If you are having trouble following this, tell us what size drive(s) you intend to add and I can give a little more detail.
kemot
Dec 09, 2020Aspirant
Thanks Sandshark for answer, but it is not addressing my situation. I try to be more clear.
Now i have:
1 volume including 2 disks. It's listed in GUI as JBOD. But i think more acurate will be to show it as RAID 0.
I would like to:
have 1 volume including 3 disks but protected with redundancy like RAID 2; preferably without destroying current volume.
My question:
What's the best way to do it? May I just add aditional 3TB disk, and will be able to choose proper RAID solution?
- StephenBDec 09, 2020Guru - Experienced User
kemot wrote:
1 volume including 2 disks. It's listed in GUI as JBOD. But i think more acurate will be to show it as RAID 0.
RAID-0 and JBOD are in fact different. If you started with a one-disk volume and added a second disk, then you have JBOD. If you started with two disks, you could have created a RAID-0 volume that spanned both disks.
The difference:
- With JBOD, the space on the two disks is simply concatenated together.
- WIth RAID-0, the disks are actually striped.
To make this more concrete - when you copy a file to a two-disk RAID-0 volume, the file's data blocks are spread across both disks.
If you copy a file to a two-disk JBOD volume, the file's data blocks are only on one disk. Note the metadata might be on the other disk.
kemot wrote:
I would like to:
have 1 volume including 3 disks but protected with redundancy like RAID 2; preferably without destroying current volume.
You must mean RAID-5 here. The NAS doesn't do RAID-2 (AFAIK, no NAS supports it).
If your data fit on one 3 TB volume, then you could
- create a new volume with the new 3 TB drive
- create temporary shares on the new volume, and copy your data to them.
- uninstall any apps
- destroy the old volume
- select one of the original disks, and add it to the new volume for redundancy (RAID-1).
- select the second original disk, and you should be able to add it for capacity (converting the volume to RAID-5).
- reinstall any apps.
- rename the shares to the original names.

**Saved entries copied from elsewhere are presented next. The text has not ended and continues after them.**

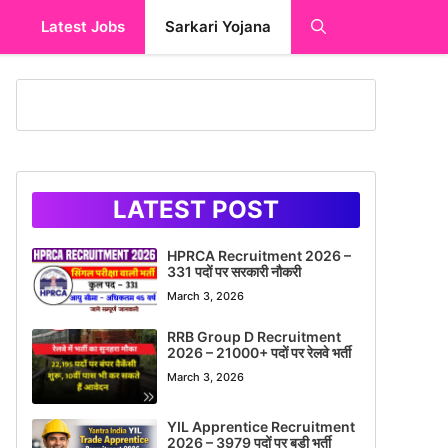
y
Latest Jobs
Sarkari Yojana
LATEST POST
HPRCA Recruitment 2026 –
331 पदों पर सरकारी नौकरी
March 3, 2026
RRB Group D Recruitment
2026 – 21000+ पदों पर रेलवे भर्ती
March 3, 2026
YIL Apprentice Recruitment
2026 – 3979 पदों पर बड़ी भर्ती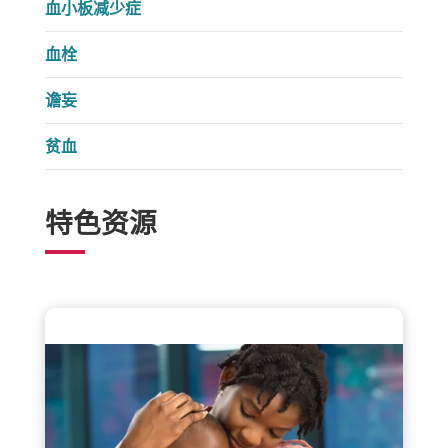
血小板减少症
血栓
谵妄
贫血
特色资源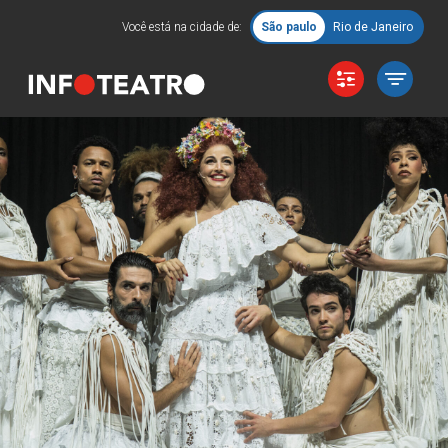
Você está na cidade de:
São paulo
Rio de Janeiro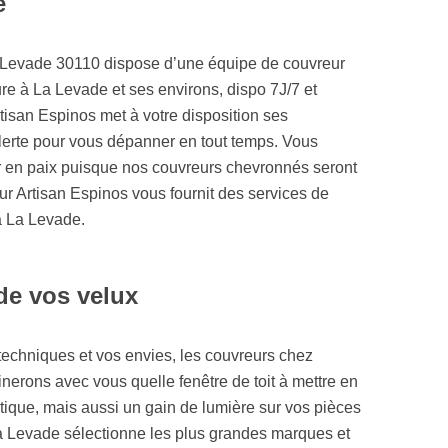
e
La Levade 30110 dispose d’une équipe de couvreur
re à La Levade et ses environs, dispo 7J/7 et
tisan Espinos met à votre disposition ses
lerte pour vous dépanner en tout temps. Vous
r en paix puisque nos couvreurs chevronnés seront
r Artisan Espinos vous fournit des services de
à La Levade.
de vos velux
 techniques et vos envies, les couvreurs chez
nerons avec vous quelle fenêtre de toit à mettre en
stique, mais aussi un gain de lumière sur vos pièces
La Levade sélectionne les plus grandes marques et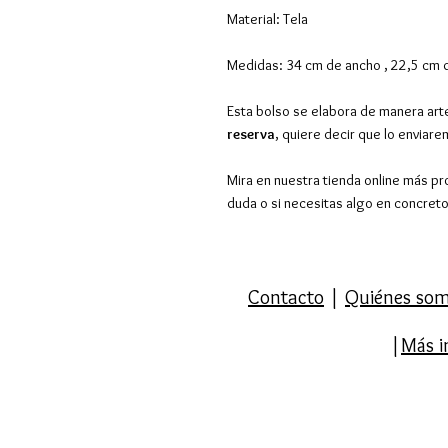
Material: Tela
Medidas: 34 cm de ancho , 22,5 cm 
Esta bolso se elabora de manera arte
reserva
, quiere decir que lo enviar
Mira en nuestra tienda online más pr
duda o si necesitas algo en concret
Contacto
|
Quiénes so
|
Más i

But your data doesn't fit on a 3 TB volume, so you can't do what you want non-destructively. The direct way to do it is to back up your data, do a factory reset with all disks in place, rebuild the NAS and restore the data.
I guess you could also back up about half your data, delete it from the NAS, and then use the above procedure to non-destructively handle the rest of it.
- kemotDec 09, 2020Aspirant
Thanks StephenB for answer.
Does unistalling apps and installing again retein its configuration?
For example I have resilio sync app with several shered folder throught resilio. I would like not to restore it manually.
If it is not possible by this method, you explain in other post method of moving apps by ssh. Would it be possible in this case?
I can reduce total data storage to 3TB.
- StephenBDec 09, 2020Guru - Experienced User
kemot wrote:
Does unistalling apps and installing again retein its configuration?
No. The problem here is that the apps are stored on your data volume, so anything that destroys that volume also deletes the apps. Since there are some app-related settings on the OS partition, it is best to delete/reinstall, and not depend on the ReadyNAS application to clean everything up when the volume is deleted.
kemot wrote:
If it is not possible by this method, you explain in other post method of moving apps by ssh. Would it be possible in this case?
I can reduce total data storage to 3TB.
Sandshark has tested this with ssh, not me. Hopefully he will chime in. I don't think he's tested ssh with a jbod volume that spans two disks though.
Note you need to get below about 90% of 3 TB - that is about 2.4 TiB as reported in whe NAS web UI. That's why I suggested backing up half your data.